I’m going to kill you. I’m going to kill you and if I ever look at another sushi roll again, I’ll kill whoever brings it to me, Sarah thought. She didn’t say anything out loud, though. Her hand simply went forward and pulled the styrofoam box back to her.
“Do you have anything to say?” Ted asked.
“Yyank you,” Sarah forced out, her swollen mouth not allowing her to form ‘th’ sounds.
“You’re welcome. I’m going away this weekend. Monday we’ll have a new member of our family and I hope you’ll treat her well, Sarah. I really do. I know how jealous you can be, and I know how mean that makes you, too. I hope you take some time this weekend to think about what you want out of our marriage.”
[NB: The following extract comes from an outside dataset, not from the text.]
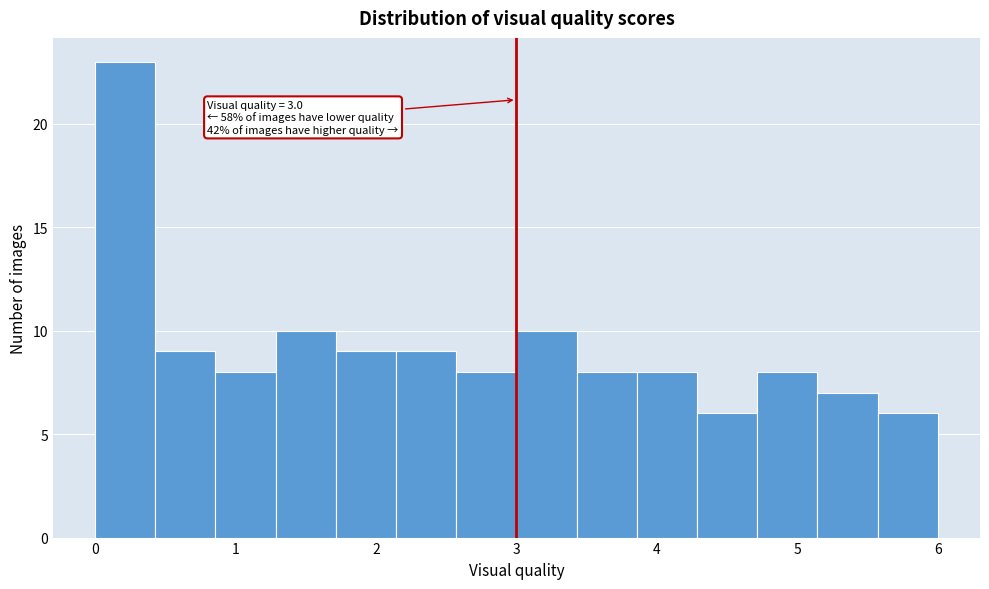

Over which range of the x-axis is the bar tallest?

0.0 to 0.4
I’m going to kill you. I’m going to kill you. I’m going to fucking kill you.
Sarah looked at the sushi, careful not to make eye contact but still able to see much of what was around her. It was always the same, though—nothing she could use to escape.
“Okay, then,” Ted said.
He went through his ritual next. A disgusting thing that Sarah had learned well. He went from woman to woman, talking with each about his day (though they never said anything). He always kissed them and sometimes straight up made out, but so far hadn’t performed any hardcore sexual acts during this ritual. That came later—or at least Sarah assumed it did, though she hadn’t yet been forced to take part.
Sarah listened to the psychopath talk to the other four women, speaking as if they were long-term lovers. He giggled, grew serious, petted them, and just kept talking. Finally, when he finished his rounds, he climbed those concrete stairs again and went to make dinner.
Sarah was lucky, though. He had brought her dinner early.